- [INSTRUCTIONS FOR THE TASK] Transcription, pictures excluded: write out the data below exactly.

- [RECORDS FOR THIS TASK]
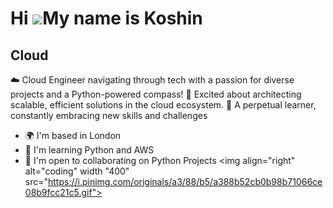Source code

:  Hi ![](https://user-images.githubusercontent.com/18350557/176309783-0785949b-9127-417c-8b55-ab5a4333674e.gif)My name is Koshin
==============================================================================================================================

Cloud
-----

☁️ Cloud Engineer navigating through tech with a passion for diverse projects and a Python-powered compass! 🐍 Excited about architecting scalable, efficient solutions in the cloud ecosystem. 🚀 A perpetual learner, constantly embracing new skills and challenges

* 🌍  I'm based in London
* 🧠  I'm learning Python and AWS
* 🤝  I'm open to collaborating on Python Projects
<img align="right" alt="coding" width "400" src="https://i.pinimg.com/originals/a3/88/b5/a388b52cb0b98b71066ce08b9fcc21c5.gif">
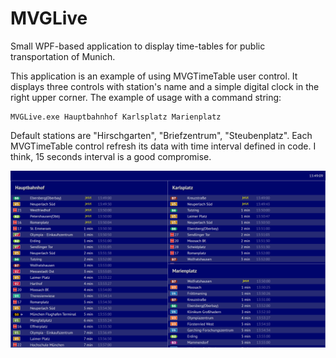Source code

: # MVGLive
Small WPF-based application to display time-tables for public transportation of Munich.

This application is an example of using MVGTimeTable user control. 
It displays three controls with station's name and a simple digital clock in the right upper corner. 
The example of usage with a command string:

    MVGLive.exe Hauptbahnhof Karlsplatz Marienplatz

Default stations are "Hirschgarten", "Briefzentrum", "Steubenplatz".
Each MVGTimeTable control refresh its data with time interval defined in code. I think, 15 seconds interval is a good compromise.

![Screenshot v.1.0.0](https://raw.githubusercontent.com/serhuey/MVGLive/master/ScreenShotV1.0.png)
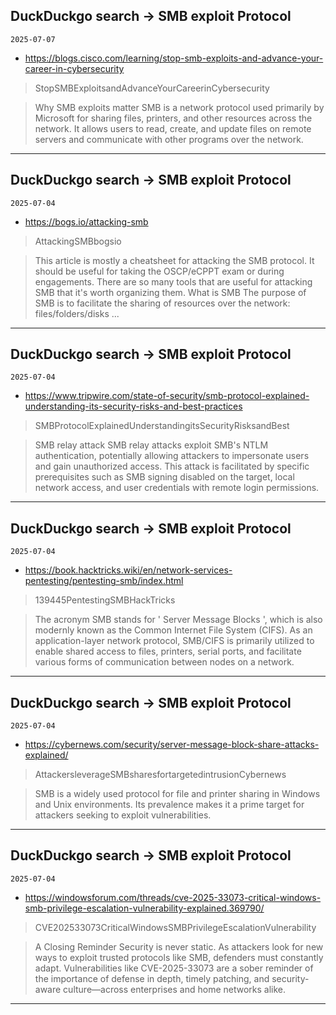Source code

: ## DuckDuckgo search -> SMB exploit Protocol
`2025-07-07`

* https://blogs.cisco.com/learning/stop-smb-exploits-and-advance-your-career-in-cybersecurity

<blockquote>
 StopSMBExploitsandAdvanceYourCareerinCybersecurity
</blockquote>
<blockquote>
Why SMB exploits matter SMB is a network protocol used primarily by Microsoft for sharing files, printers, and other resources across the network. It allows users to read, create, and update files on remote servers and communicate with other programs over the network.
</blockquote>

---

## DuckDuckgo search -> SMB exploit Protocol
`2025-07-04`

* https://bogs.io/attacking-smb

<blockquote>
 AttackingSMBbogsio
</blockquote>
<blockquote>
This article is mostly a cheatsheet for attacking the SMB protocol. It should be useful for taking the OSCP/eCPPT exam or during engagements. There are so many tools that are useful for attacking SMB that it's worth organizing them. What is SMB The purpose of SMB is to facilitate the sharing of resources over the network: files/folders/disks ...
</blockquote>

---

## DuckDuckgo search -> SMB exploit Protocol
`2025-07-04`

* https://www.tripwire.com/state-of-security/smb-protocol-explained-understanding-its-security-risks-and-best-practices

<blockquote>
 SMBProtocolExplainedUnderstandingitsSecurityRisksandBest
</blockquote>
<blockquote>
SMB relay attack SMB relay attacks exploit SMB's NTLM authentication, potentially allowing attackers to impersonate users and gain unauthorized access. This attack is facilitated by specific prerequisites such as SMB signing disabled on the target, local network access, and user credentials with remote login permissions.
</blockquote>

---

## DuckDuckgo search -> SMB exploit Protocol
`2025-07-04`

* https://book.hacktricks.wiki/en/network-services-pentesting/pentesting-smb/index.html

<blockquote>
 139445PentestingSMBHackTricks
</blockquote>
<blockquote>
The acronym SMB stands for ' Server Message Blocks ', which is also modernly known as the Common Internet File System (CIFS). As an application-layer network protocol, SMB/CIFS is primarily utilized to enable shared access to files, printers, serial ports, and facilitate various forms of communication between nodes on a network.
</blockquote>

---

## DuckDuckgo search -> SMB exploit Protocol
`2025-07-04`

* https://cybernews.com/security/server-message-block-share-attacks-explained/

<blockquote>
 AttackersleverageSMBsharesfortargetedintrusionCybernews
</blockquote>
<blockquote>
SMB is a widely used protocol for file and printer sharing in Windows and Unix environments. Its prevalence makes it a prime target for attackers seeking to exploit vulnerabilities.
</blockquote>

---

## DuckDuckgo search -> SMB exploit Protocol
`2025-07-04`

* https://windowsforum.com/threads/cve-2025-33073-critical-windows-smb-privilege-escalation-vulnerability-explained.369790/

<blockquote>
 CVE202533073CriticalWindowsSMBPrivilegeEscalationVulnerability
</blockquote>
<blockquote>
A Closing Reminder Security is never static. As attackers look for new ways to exploit trusted protocols like SMB, defenders must constantly adapt. Vulnerabilities like CVE-2025-33073 are a sober reminder of the importance of defense in depth, timely patching, and security-aware culture—across enterprises and home networks alike.
</blockquote>

---

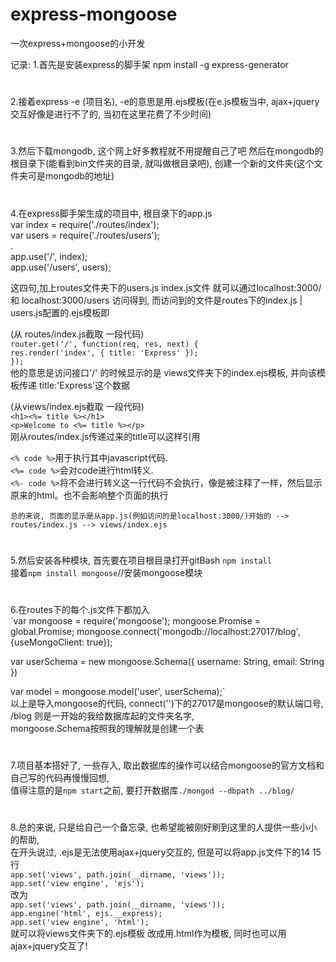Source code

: # express-mongoose
一次express+mongoose的小开发

记录:
1.首先是安装express的脚手架  npm install -g express-generator
# 


2.接着express -e (项目名), -e的意思是用.ejs模板(在e.js模板当中, ajax+jquery交互好像是进行不了的, 当初在这里花费了不少时间)
# 

3.然后下载mongodb, 这个网上好多教程就不用提醒自己了吧
然后在mongodb的根目录下(能看到bin文件夹的目录, 就叫做根目录吧), 创建一个新的文件夹(这个文件夹可是mongodb的地址)
# 

4.在express脚手架生成的项目中, 根目录下的app.js<br>
var index = require('./routes/index');<br>
var users = require('./routes/users');<br>
    .<br>
app.use('/', index);<br>
app.use('/users', users);<br> 

这四句,加上routes文件夹下的users.js index.js文件 
就可以通过localhost:3000/ 和 localhost:3000/users 访问得到,
而访问到的文件是routes下的index.js | users.js配置的.ejs模板即

(从 routes/index.js截取 一段代码)<br>
`router.get('/', function(req, res, next) {`<br>
  `res.render('index', { title: 'Express' });`<br>
`});`<br>
他的意思是访问接口'/' 的时候显示的是 views文件夹下的index.ejs模板, 并向该模板传递 title:'Express'这个数据 

(从views/index.ejs截取 一段代码)<br>
    `<h1><%= title %></h1> `<br>
    `<p>Welcome to <%= title %></p>`<br>
刚从routes/index.js传递过来的title可以这样引用

`<% code %>`用于执行其中javascript代码.<br>
`<%= code %>`会对code进行html转义. <br>
`<%- code %>`将不会进行转义这一行代码不会执行，像是被注释了一样，然后显示原来的html。也不会影响整个页面的执行<br>

`总的来说, 页面的显示是从app.js(例如访问的是localhost:3000/)开始的 --> routes/index.js --> views/index.ejs`
# 

5.然后安装各种模块, 首先要在项目根目录打开gitBash `npm install`<br>
接着`npm install mongoose`//安装mongoose模块
# 
6.在routes下的每个.js文件下都加入<br>
`var mongoose = require('mongoose');
mongoose.Promise = global.Promise;
mongoose.connect('mongodb://localhost:27017/blog', {useMongoClient: true});

var userSchema = new mongoose.Schema({
    username: String,
    email: String
})

var model = mongoose.model('user', userSchema);`<br>
以上是导入mongoose的代码, connect('')下的27017是mongoose的默认端口号, /blog 则是一开始的我给数据库起的文件夹名字, <br>
mongoose.Schema按照我的理解就是创建一个表
# 
7.项目基本搭好了, 一些存入, 取出数据库的操作可以结合mongoose的官方文档和自己写的代码再慢慢回想,<br>
值得注意的是`npm start`之前, 要打开数据库`./mongod --dbpath ../blog/`
# 
8.总的来说, 只是给自己一个备忘录, 也希望能被刚好刷到这里的人提供一些小小的帮助,<br>
在开头说过, .ejs是无法使用ajax+jquery交互的, 但是可以将app.js文件下的14 15行<br>
`app.set('views', path.join(__dirname, 'views'));`<br>
`app.set('view engine', 'ejs');`<br>
改为<br>
`app.set('views', path.join(__dirname, 'views'));`<br>
`app.engine('html', ejs.__express);`<br>
`app.set('view engine', 'html');`<br>
就可以将views文件夹下的.ejs模板 改成用.html作为模板, 同时也可以用ajax+jquery交互了!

- [ANSWER BOX]
Source code

:  Hi ![](https://user-images.githubusercontent.com/18350557/176309783-0785949b-9127-417c-8b55-ab5a4333674e.gif)My name is Koshin
==============================================================================================================================

Cloud
-----

☁️ Cloud Engineer navigating through tech with a passion for diverse projects and a Python-powered compass! 🐍 Excited about architecting scalable, efficient solutions in the cloud ecosystem. 🚀 A perpetual learner, constantly embracing new skills and challenges

* 🌍  I'm based in London
* 🧠  I'm learning Python and AWS
* 🤝  I'm open to collaborating on Python Projects
<img align="right" alt="coding" width "400" src="https://i.pinimg.com/originals/a3/88/b5/a388b52cb0b98b71066ce08b9fcc21c5.gif">
Source code

: # MVGLive
Small WPF-based application to display time-tables for public transportation of Munich.

This application is an example of using MVGTimeTable user control. 
It displays three controls with station's name and a simple digital clock in the right upper corner. 
The example of usage with a command string:

    MVGLive.exe Hauptbahnhof Karlsplatz Marienplatz

Default stations are "Hirschgarten", "Briefzentrum", "Steubenplatz".
Each MVGTimeTable control refresh its data with time interval defined in code. I think, 15 seconds interval is a good compromise.

![Screenshot v.1.0.0](https://raw.githubusercontent.com/serhuey/MVGLive/master/ScreenShotV1.0.png)
Source code

: ## DuckDuckgo search -> SMB exploit Protocol
`2025-07-07`

* https://blogs.cisco.com/learning/stop-smb-exploits-and-advance-your-career-in-cybersecurity

<blockquote>
 StopSMBExploitsandAdvanceYourCareerinCybersecurity
</blockquote>
<blockquote>
Why SMB exploits matter SMB is a network protocol used primarily by Microsoft for sharing files, printers, and other resources across the network. It allows users to read, create, and update files on remote servers and communicate with other programs over the network.
</blockquote>

---

## DuckDuckgo search -> SMB exploit Protocol
`2025-07-04`

* https://bogs.io/attacking-smb

<blockquote>
 AttackingSMBbogsio
</blockquote>
<blockquote>
This article is mostly a cheatsheet for attacking the SMB protocol. It should be useful for taking the OSCP/eCPPT exam or during engagements. There are so many tools that are useful for attacking SMB that it's worth organizing them. What is SMB The purpose of SMB is to facilitate the sharing of resources over the network: files/folders/disks ...
</blockquote>

---

## DuckDuckgo search -> SMB exploit Protocol
`2025-07-04`

* https://www.tripwire.com/state-of-security/smb-protocol-explained-understanding-its-security-risks-and-best-practices

<blockquote>
 SMBProtocolExplainedUnderstandingitsSecurityRisksandBest
</blockquote>
<blockquote>
SMB relay attack SMB relay attacks exploit SMB's NTLM authentication, potentially allowing attackers to impersonate users and gain unauthorized access. This attack is facilitated by specific prerequisites such as SMB signing disabled on the target, local network access, and user credentials with remote login permissions.
</blockquote>

---

## DuckDuckgo search -> SMB exploit Protocol
`2025-07-04`

* https://book.hacktricks.wiki/en/network-services-pentesting/pentesting-smb/index.html

<blockquote>
 139445PentestingSMBHackTricks
</blockquote>
<blockquote>
The acronym SMB stands for ' Server Message Blocks ', which is also modernly known as the Common Internet File System (CIFS). As an application-layer network protocol, SMB/CIFS is primarily utilized to enable shared access to files, printers, serial ports, and facilitate various forms of communication between nodes on a network.
</blockquote>

---

## DuckDuckgo search -> SMB exploit Protocol
`2025-07-04`

* https://cybernews.com/security/server-message-block-share-attacks-explained/

<blockquote>
 AttackersleverageSMBsharesfortargetedintrusionCybernews
</blockquote>
<blockquote>
SMB is a widely used protocol for file and printer sharing in Windows and Unix environments. Its prevalence makes it a prime target for attackers seeking to exploit vulnerabilities.
</blockquote>

---

## DuckDuckgo search -> SMB exploit Protocol
`2025-07-04`

* https://windowsforum.com/threads/cve-2025-33073-critical-windows-smb-privilege-escalation-vulnerability-explained.369790/

<blockquote>
 CVE202533073CriticalWindowsSMBPrivilegeEscalationVulnerability
</blockquote>
<blockquote>
A Closing Reminder Security is never static. As attackers look for new ways to exploit trusted protocols like SMB, defenders must constantly adapt. Vulnerabilities like CVE-2025-33073 are a sober reminder of the importance of defense in depth, timely patching, and security-aware culture—across enterprises and home networks alike.
</blockquote>

---

Source code

: # express-mongoose
一次express+mongoose的小开发

记录:
1.首先是安装express的脚手架  npm install -g express-generator
# 


2.接着express -e (项目名), -e的意思是用.ejs模板(在e.js模板当中, ajax+jquery交互好像是进行不了的, 当初在这里花费了不少时间)
# 

3.然后下载mongodb, 这个网上好多教程就不用提醒自己了吧
然后在mongodb的根目录下(能看到bin文件夹的目录, 就叫做根目录吧), 创建一个新的文件夹(这个文件夹可是mongodb的地址)
# 

4.在express脚手架生成的项目中, 根目录下的app.js<br>
var index = require('./routes/index');<br>
var users = require('./routes/users');<br>
    .<br>
app.use('/', index);<br>
app.use('/users', users);<br> 

这四句,加上routes文件夹下的users.js index.js文件 
就可以通过localhost:3000/ 和 localhost:3000/users 访问得到,
而访问到的文件是routes下的index.js | users.js配置的.ejs模板即

(从 routes/index.js截取 一段代码)<br>
`router.get('/', function(req, res, next) {`<br>
  `res.render('index', { title: 'Express' });`<br>
`});`<br>
他的意思是访问接口'/' 的时候显示的是 views文件夹下的index.ejs模板, 并向该模板传递 title:'Express'这个数据 

(从views/index.ejs截取 一段代码)<br>
    `<h1><%= title %></h1> `<br>
    `<p>Welcome to <%= title %></p>`<br>
刚从routes/index.js传递过来的title可以这样引用

`<% code %>`用于执行其中javascript代码.<br>
`<%= code %>`会对code进行html转义. <br>
`<%- code %>`将不会进行转义这一行代码不会执行，像是被注释了一样，然后显示原来的html。也不会影响整个页面的执行<br>

`总的来说, 页面的显示是从app.js(例如访问的是localhost:3000/)开始的 --> routes/index.js --> views/index.ejs`
# 

5.然后安装各种模块, 首先要在项目根目录打开gitBash `npm install`<br>
接着`npm install mongoose`//安装mongoose模块
# 
6.在routes下的每个.js文件下都加入<br>
`var mongoose = require('mongoose');
mongoose.Promise = global.Promise;
mongoose.connect('mongodb://localhost:27017/blog', {useMongoClient: true});

var userSchema = new mongoose.Schema({
    username: String,
    email: String
})

var model = mongoose.model('user', userSchema);`<br>
以上是导入mongoose的代码, connect('')下的27017是mongoose的默认端口号, /blog 则是一开始的我给数据库起的文件夹名字, <br>
mongoose.Schema按照我的理解就是创建一个表
# 
7.项目基本搭好了, 一些存入, 取出数据库的操作可以结合mongoose的官方文档和自己写的代码再慢慢回想,<br>
值得注意的是`npm start`之前, 要打开数据库`./mongod --dbpath ../blog/`
# 
8.总的来说, 只是给自己一个备忘录, 也希望能被刚好刷到这里的人提供一些小小的帮助,<br>
在开头说过, .ejs是无法使用ajax+jquery交互的, 但是可以将app.js文件下的14 15行<br>
`app.set('views', path.join(__dirname, 'views'));`<br>
`app.set('view engine', 'ejs');`<br>
改为<br>
`app.set('views', path.join(__dirname, 'views'));`<br>
`app.engine('html', ejs.__express);`<br>
`app.set('view engine', 'html');`<br>
就可以将views文件夹下的.ejs模板 改成用.html作为模板, 同时也可以用ajax+jquery交互了!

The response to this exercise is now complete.